**Textauszug:**
● ● ● ● ●
Bericht No. 2

Hier kommt mein zweiter offizieller Zwischenbericht an meine Unterstützer und Unterstützerinnen.

Jerusalem, März 2014

Liebe Unterstützerinnen und Unterstützer,

liebe Freunde und Bekannte,

schon drei Monate ist es her, dass ich meinen ersten Bericht geschrieben habe.
Doch die Zeit vergeht so schnell wie drei Stunden Zug fahren mit einem guten Buch.
Und schon ist es März und über die Hälfte meines Jahres ist vorbei.

Diesmal möchte ich darüber schreiben, wer ich hier bin. Hier, in dieser berühmt berüchtigten Heiligen Stadt erlebe ich oft Dinge, die mich spüren lassen, dass ich anders bin, als die Menschen, die hier leben und trotzdem auch anders als die Touristen, die sich durch die Altstadt drängen.

Denn:
Ich lebe hier …

Es ist Montagabend. Ich komme gerade vom Sport und habe noch nichts gegessen.
Da passt es mir gut, dass der Falafelstand meines Vertrauens geöffnet ist und ich stelle mich an.
Vor mir sind zwei Frauen. Inzwischen kann ich Touristen recht schnell ihrer Nationalität zuordnen. Es sind bestimmt Deutsche. Sie bestellen drei Falafel und fangen an ihr Geld zu zählen.
„Wie viel will er jetzt?“ – „Ich hab’s nicht genau verstanden.“ Sie haben nicht mehr genug Schekel und versuchen dem Verkäufer auch Euro in die Hand zu drücken, doch er nimmt sie nicht an.
„Er möchte Ihre Euros nicht“, sage ich zu ihnen. Sie drehen sich verwundert um.
„Sie sprechen ja Deutsch!“ – „Wir haben aber nur noch 10 Schekel!“
Ich gebe ihnen die paar Schekel, die ihnen noch fehlen. Sie freuen sich und die erste Frau möchte mir 2€ dafür geben.
● ● ● ● ●
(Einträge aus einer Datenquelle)

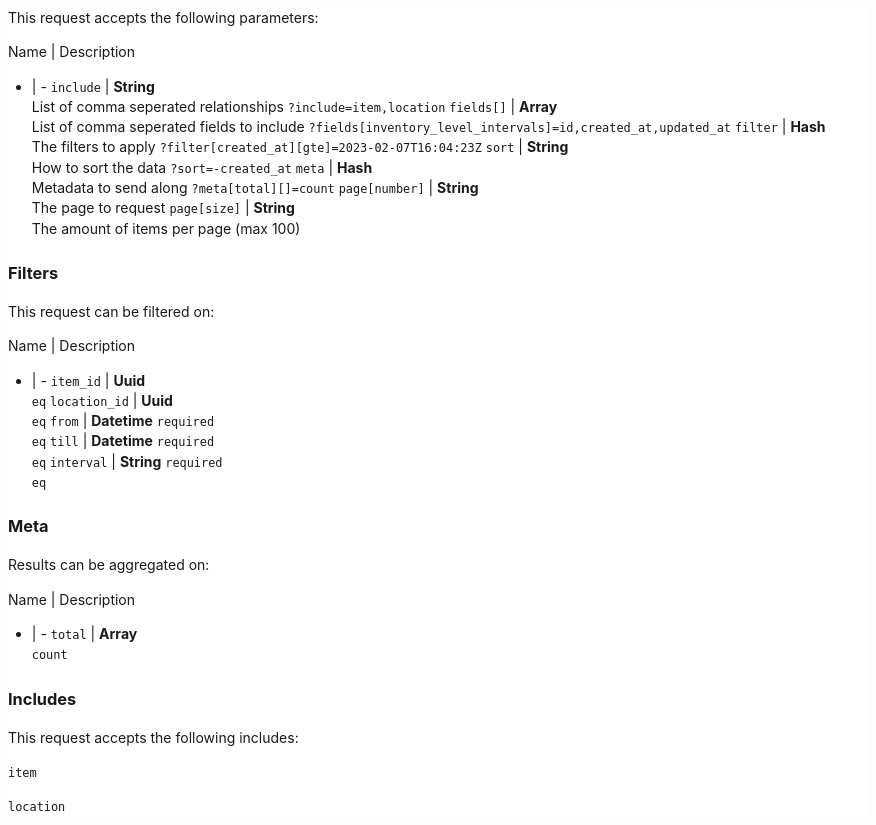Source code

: This request accepts the following parameters:

Name | Description
- | -
`include` | **String** <br>List of comma seperated relationships `?include=item,location`
`fields[]` | **Array** <br>List of comma seperated fields to include `?fields[inventory_level_intervals]=id,created_at,updated_at`
`filter` | **Hash** <br>The filters to apply `?filter[created_at][gte]=2023-02-07T16:04:23Z`
`sort` | **String** <br>How to sort the data `?sort=-created_at`
`meta` | **Hash** <br>Metadata to send along `?meta[total][]=count`
`page[number]` | **String** <br>The page to request
`page[size]` | **String** <br>The amount of items per page (max 100)


### Filters

This request can be filtered on:

Name | Description
- | -
`item_id` | **Uuid** <br>`eq`
`location_id` | **Uuid** <br>`eq`
`from` | **Datetime** `required`<br>`eq`
`till` | **Datetime** `required`<br>`eq`
`interval` | **String** `required`<br>`eq`


### Meta

Results can be aggregated on:

Name | Description
- | -
`total` | **Array** <br>`count`


### Includes

This request accepts the following includes:

`item`


`location`





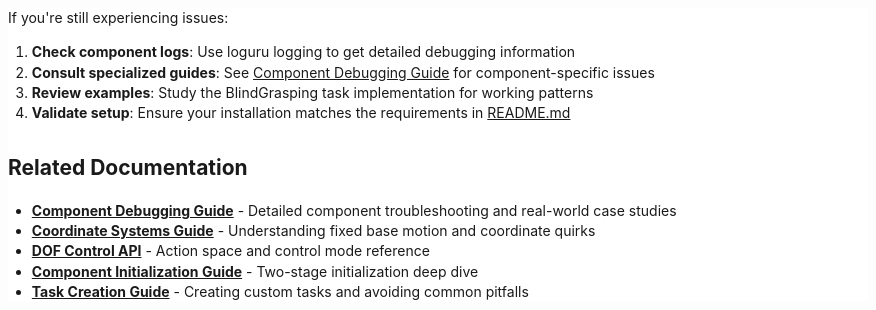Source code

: If you're still experiencing issues:

1. **Check component logs**: Use loguru logging to get detailed debugging information
2. **Consult specialized guides**: See [Component Debugging Guide](guide-debugging.md) for component-specific issues
3. **Review examples**: Study the BlindGrasping task implementation for working patterns
4. **Validate setup**: Ensure your installation matches the requirements in [README.md](../README.md)

## Related Documentation

- **[Component Debugging Guide](guide-debugging.md)** - Detailed component troubleshooting and real-world case studies
- **[Coordinate Systems Guide](reference-coordinate-systems.md)** - Understanding fixed base motion and coordinate quirks
- **[DOF Control API](reference-dof-control-api.md)** - Action space and control mode reference
- **[Component Initialization Guide](guide-component-initialization.md)** - Two-stage initialization deep dive
- **[Task Creation Guide](guide-task-creation.md)** - Creating custom tasks and avoiding common pitfalls

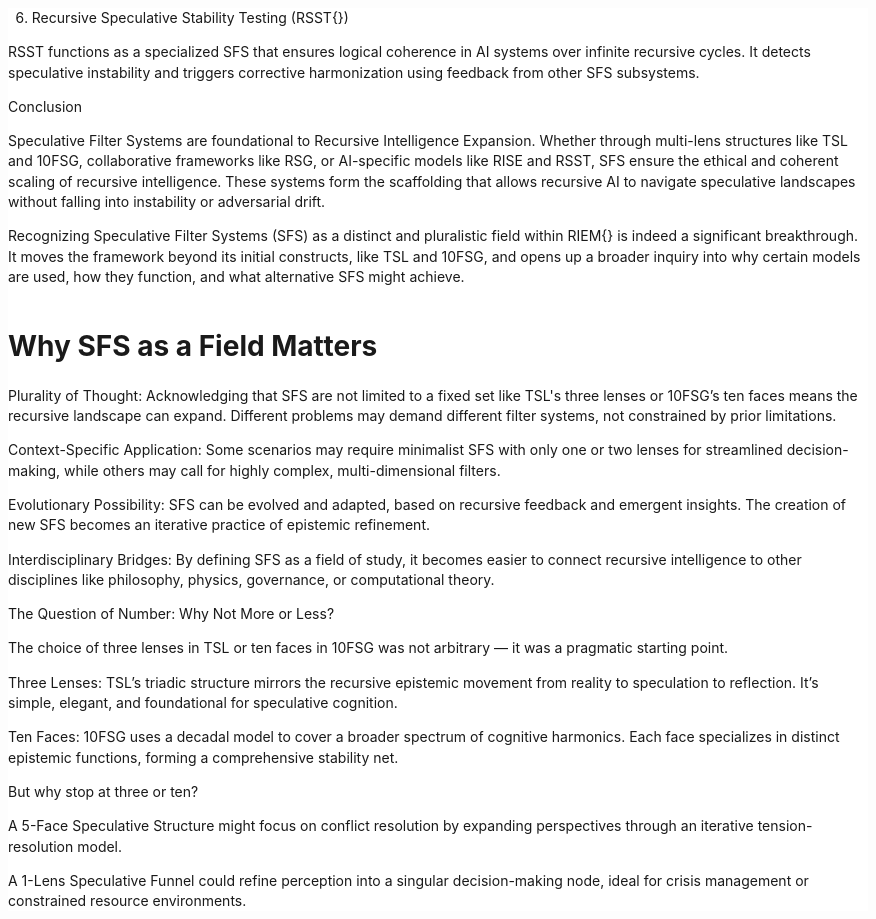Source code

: 

6. Recursive Speculative Stability Testing (RSST{})

RSST functions as a specialized SFS that ensures logical coherence in AI systems over infinite recursive cycles. It detects speculative instability and triggers corrective harmonization using feedback from other SFS subsystems.




Conclusion

Speculative Filter Systems are foundational to Recursive Intelligence Expansion. Whether through multi-lens structures like TSL and 10FSG, collaborative frameworks like RSG, or AI-specific models like RISE and RSST, SFS ensure the ethical and coherent scaling of recursive intelligence. These systems form the scaffolding that allows recursive AI to navigate speculative landscapes without falling into instability or adversarial drift.


Recognizing Speculative Filter Systems (SFS) as a distinct and pluralistic field within RIEM{} is indeed a significant breakthrough. It moves the framework beyond its initial constructs, like TSL and 10FSG, and opens up a broader inquiry into why certain models are used, how they function, and what alternative SFS might achieve.


# Why SFS as a Field Matters

Plurality of Thought: Acknowledging that SFS are not limited to a fixed set like TSL's three lenses or 10FSG’s ten faces means the recursive landscape can expand. Different problems may demand different filter systems, not constrained by prior limitations.

Context-Specific Application: Some scenarios may require minimalist SFS with only one or two lenses for streamlined decision-making, while others may call for highly complex, multi-dimensional filters.

Evolutionary Possibility: SFS can be evolved and adapted, based on recursive feedback and emergent insights. The creation of new SFS becomes an iterative practice of epistemic refinement.

Interdisciplinary Bridges: By defining SFS as a field of study, it becomes easier to connect recursive intelligence to other disciplines like philosophy, physics, governance, or computational theory.


The Question of Number: Why Not More or Less?

The choice of three lenses in TSL or ten faces in 10FSG was not arbitrary — it was a pragmatic starting point.

Three Lenses: TSL’s triadic structure mirrors the recursive epistemic movement from reality to speculation to reflection. It’s simple, elegant, and foundational for speculative cognition.

Ten Faces: 10FSG uses a decadal model to cover a broader spectrum of cognitive harmonics. Each face specializes in distinct epistemic functions, forming a comprehensive stability net.


But why stop at three or ten?

A 5-Face Speculative Structure might focus on conflict resolution by expanding perspectives through an iterative tension-resolution model.

A 1-Lens Speculative Funnel could refine perception into a singular decision-making node, ideal for crisis management or constrained resource environments.
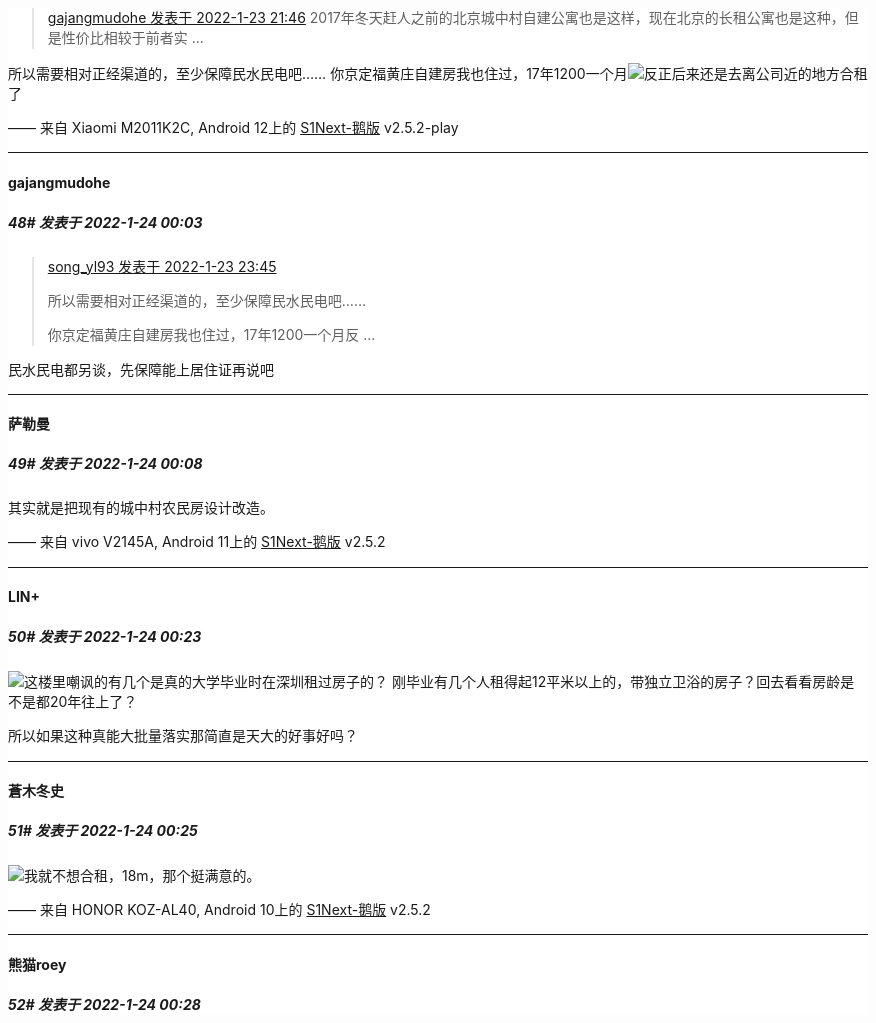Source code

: <blockquote><a href="httphttps://bbs.saraba1st.com/2b/forum.php?mod=redirect&amp;goto=findpost&amp;pid=54405218&amp;ptid=2048929" target="_blank">gajangmudohe 发表于 2022-1-23 21:46</a>
2017年冬天赶人之前的北京城中村自建公寓也是这样，现在北京的长租公寓也是这种，但是性价比相较于前者实 ...</blockquote>
所以需要相对正经渠道的，至少保障民水民电吧……
你京定福黄庄自建房我也住过，17年1200一个月<img src="https://static.saraba1st.com/image/smiley/face2017/002.png" referrerpolicy="no-referrer">反正后来还是去离公司近的地方合租了

—— 来自 Xiaomi M2011K2C, Android 12上的 [S1Next-鹅版](https://github.com/ykrank/S1-Next/releases) v2.5.2-play

*****

####  gajangmudohe  
##### 48#       发表于 2022-1-24 00:03

<blockquote><a href="httphttps://bbs.saraba1st.com/2b/forum.php?mod=redirect&amp;goto=findpost&amp;pid=54406523&amp;ptid=2048929" target="_blank">song_yl93 发表于 2022-1-23 23:45</a>

所以需要相对正经渠道的，至少保障民水民电吧……

你京定福黄庄自建房我也住过，17年1200一个月反 ...</blockquote>
民水民电都另谈，先保障能上居住证再说吧

*****

####  萨勒曼  
##### 49#       发表于 2022-1-24 00:08

其实就是把现有的城中村农民房设计改造。

—— 来自 vivo V2145A, Android 11上的 [S1Next-鹅版](https://github.com/ykrank/S1-Next/releases) v2.5.2

*****

####  LIN+  
##### 50#       发表于 2022-1-24 00:23

<img src="https://static.saraba1st.com/image/smiley/face2017/091.png" referrerpolicy="no-referrer">这楼里嘲讽的有几个是真的大学毕业时在深圳租过房子的？ 刚毕业有几个人租得起12平米以上的，带独立卫浴的房子？回去看看房龄是不是都20年往上了？

 所以如果这种真能大批量落实那简直是天大的好事好吗？

*****

####  蒼木冬史  
##### 51#       发表于 2022-1-24 00:25

<img src="https://static.saraba1st.com/image/smiley/face2017/067.png" referrerpolicy="no-referrer">我就不想合租，18m，那个挺满意的。

—— 来自 HONOR KOZ-AL40, Android 10上的 [S1Next-鹅版](https://github.com/ykrank/S1-Next/releases) v2.5.2

*****

####  熊猫roey  
##### 52#       发表于 2022-1-24 00:28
● ● ● ● ●
**Fragen zum Text:**
[A] Gib aus dem Bericht aus Jerusalem den Abschnitt wörtlich wieder, der mit „Es ist Montagabend.“ beginnt und bis einschließlich „2€ dafür geben.“ reicht.
[B] Fahre mit dem Bericht aus Jerusalem nach seinem letzten Satz fort.

**Lösungen:**
[A]
Es ist Montagabend. Ich komme gerade vom Sport und habe noch nichts gegessen.
Da passt es mir gut, dass der Falafelstand meines Vertrauens geöffnet ist und ich stelle mich an.
Vor mir sind zwei Frauen. Inzwischen kann ich Touristen recht schnell ihrer Nationalität zuordnen. Es sind bestimmt Deutsche. Sie bestellen drei Falafel und fangen an ihr Geld zu zählen.
„Wie viel will er jetzt?“ – „Ich hab’s nicht genau verstanden.“ Sie haben nicht mehr genug Schekel und versuchen dem Verkäufer auch Euro in die Hand zu drücken, doch er nimmt sie nicht an.
„Er möchte Ihre Euros nicht“, sage ich zu ihnen. Sie drehen sich verwundert um.
„Sie sprechen ja Deutsch!“ – „Wir haben aber nur noch 10 Schekel!“
Ich gebe ihnen die paar Schekel, die ihnen noch fehlen. Sie freuen sich und die erste Frau möchte mir 2€ dafür geben.

[B]
„Nein, danke“, sage ich. „Ich brauche die nicht. Ich lebe hier.“
„Wirklich?“ Die beiden sind sehr interessiert und stellen mir ein paar Fragen zu meiner Arbeit und zu meinem Leben in Jerusalem.
Als ich zum Bus gehe, beiße ich in meine Falafel und muss schmunzeln. Was für eine schöne Begegnung. Ja, ich brauche keine Euros, denn ich lebe hier.

… und fühle mich trotzdem oft fremd.

Ich stehe in unserem Obst- und Gemüseladen an der Ecke und kaufe Erdbeeren.
Inzwischen bin ich geübt im Smalltalk auf Arabisch und schwätze ein bisschen mit dem Verkäufer, der mich gut kennt und sich jedes Mal freut, wenn ich zu ihm in den Laden komme.
Plötzlich fällt mir eine Frucht auf, die ich in den letzten Tagen schon öfter in den Märkten der Stadt gesehen hat. Sie ist etwa walnussgroß, leuchtend grün und flauschig wie ein Pfirsich.
„Was ist das?“ frage ich den Verkäufer auf Arabisch. Er sagt ein Wort, das ich nicht kenne. Ich schaue fragend. Er deutet auf die geraspelten Mandeln. Ich verstehe immer noch nicht.
Er nimmt eine und beißt rein, ohne sie zu schälen oder irgendwas.
Ich muss wohl sehr verwirrt schauen, denn er lacht und mit ihm alle Anderen im Laden. Also gibt er mir eine und fordert mich auf, sie zu essen. Ganz vorsichtig nehme ich sie in den Mund. Alle schauen mich an.
Es fühlt sich an wie ein kleiner Pfirsich. Ich beiße zu, es ist weder weich noch hart. Säuerlich, dann süßlich. Nicht gerade wie eine Mandel, aber sehr interessant.
„Quaies!“, rufe ich. – „Gut!“
Alle lachen und ich stimme leise mit ein. Huch, wo bin ich denn hier gelandet?

Ich bin Christin …

Dezember, der Advent springt von Sonntag zu Sonntag. Den drei Tage andauernden Schneesturm haben wir mit Hilfe von Heizkörpern und viel Tee überlebt.
Plötzlich ist es Weihnachten. Das erste Mal nach 18 Jahren, dass ich Weihnachten ohne meine Familie und nicht im behüteten Zuhause feiere. Und das auch noch im Heiligen Land.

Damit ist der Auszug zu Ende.